I turn around and face the interior of the lobby; there are three hallways, all jutting out in different directions. The hallway to my left leads to the cafeteria and kitchen, where residents are served from vats of various mass-produced meals at the same time every day—woks full of watery scrambled eggs, spaghetti with meat sauce, poppy-seed chicken casseroles served with wilted lettuce drowning in salty salad dressing. The one in the middle leads to the living room, a wide-open area with televisions and board games and surprisingly comfortable lounge chairs that I have fallen asleep in more than once. I take the hallway to the right—the hallway littered with bedrooms, hallway number three—and walk down the endless stretch of marbled linoleum until I reach room 424.
“Knock, knock,” I say, tapping on the partially cracked-open door. “Mom?”
“Come in, come in! We’re just getting cleaned up in here.”
I peek into the bedroom and catch a glimpse of my mother for the first time in a month. As always, she looks the same, but different. The same as she has looked for the last twenty years, but different from the way my mind still chooses to remember her—young, beautiful, full of life. Colorful sundresses that grazed her tanned knees, her long, wavy hair clipped back at the sides, her cheeks flushed from the summer heat. Now I see her pale, frail legs peeking out from behind the opening of a robe as she perches in her wheelchair, expressionless.
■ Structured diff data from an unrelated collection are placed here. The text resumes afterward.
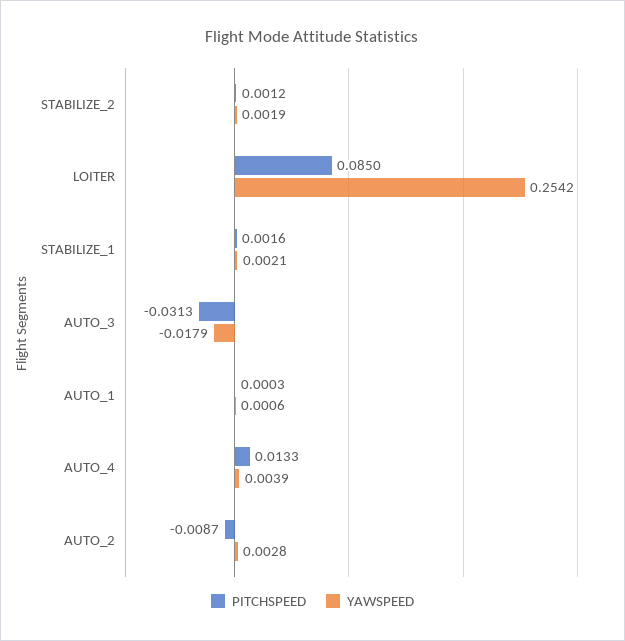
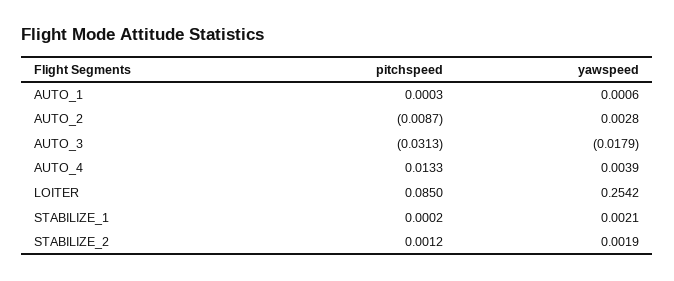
PITCHSPEED, STABILIZE_1: 0.0016 -> 0.0002

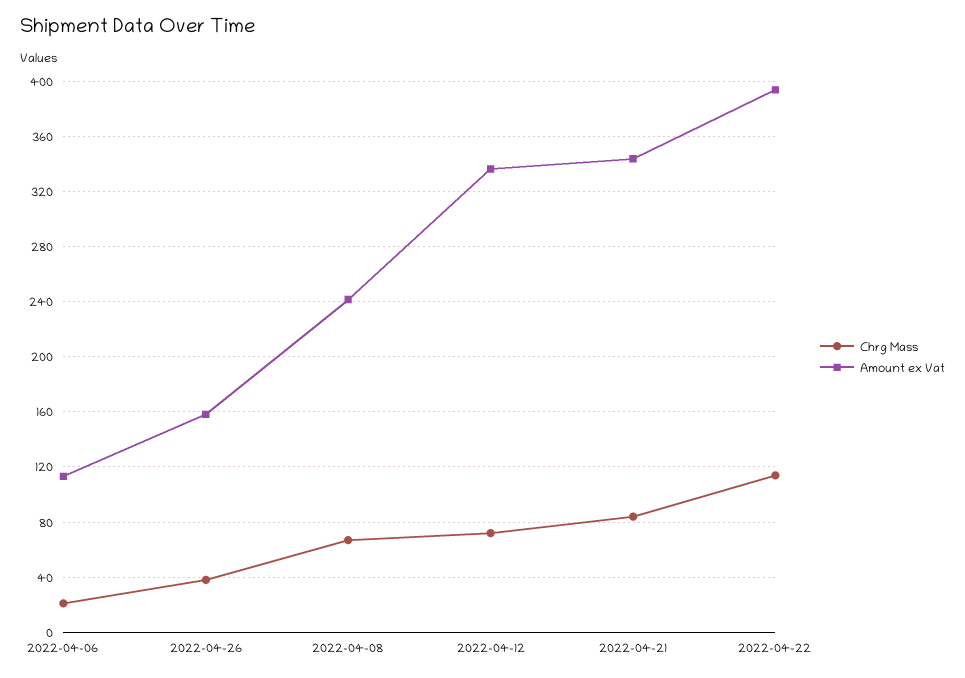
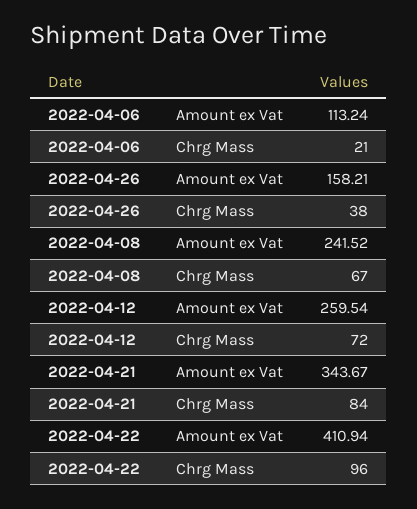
Amount ex Vat, 2022-04-12: 335 -> 259.54
Chrg Mass, 2022-04-22: 115 -> 96
Amount ex Vat, 2022-04-22: 395 -> 410.94

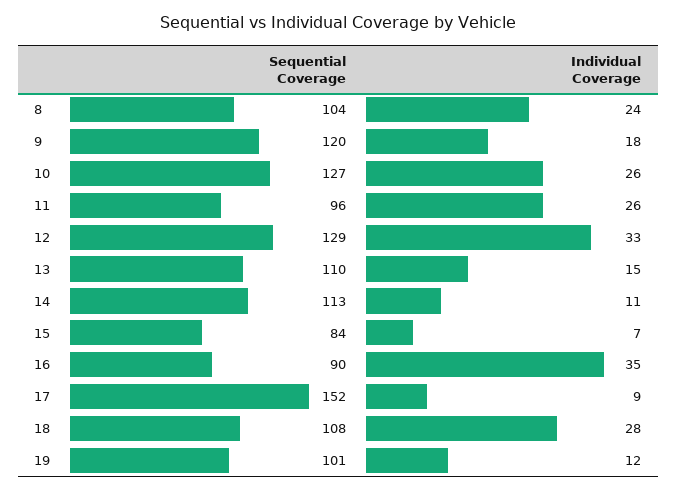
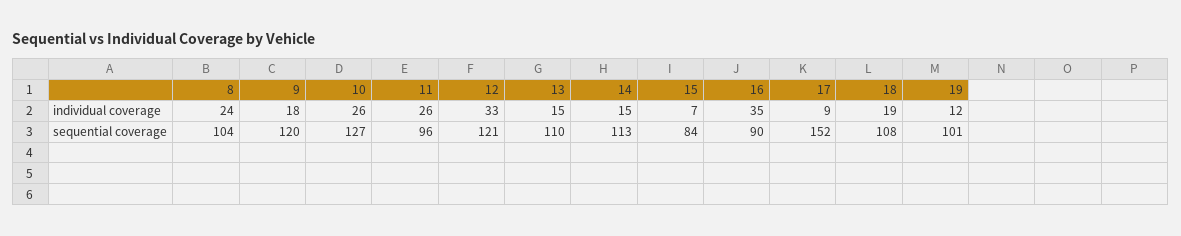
Sequential Coverage, 12: 129 -> 121
Individual Coverage, 14: 11 -> 15
Individual Coverage, 18: 28 -> 19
The nurse is brushing her hair, now cut to her shoulders, as she stares out a window overlooking the parking lot.
“Hey, Mom,” I say, moving closer. I sit on the side of the bed and smile. “Good morning.”
“Good morning, honey,” the nurse says. This one is new—I don’t recognize her. She seems to sense that and continues talking. “My name’s Sheryl. Your mama and I have been getting close over these last few weeks, haven’t we, Mona?”
She taps my mother’s shoulder and smiles, brushes a few more times before placing the comb on her bedside table and wheeling her around to face me. My mother’s face still comes as a shock, even after all these years. She isn’t disfigured or anything; she isn’t maimed beyond recognition. But she is different. The little things that made her her have changed—her once perfectly manicured eyebrows are overgrown, giving her face a more masculine appearance. Her skin is waxy and devoid of all makeup, her hair washed with cheap store-brand shampoo that leaves the ends wiry and wild.
And her neck. That long, thick scar that still rests across her neck.
“I’ll leave y’all to it,” Sheryl says, walking toward the door. “If you need anything, just holler.”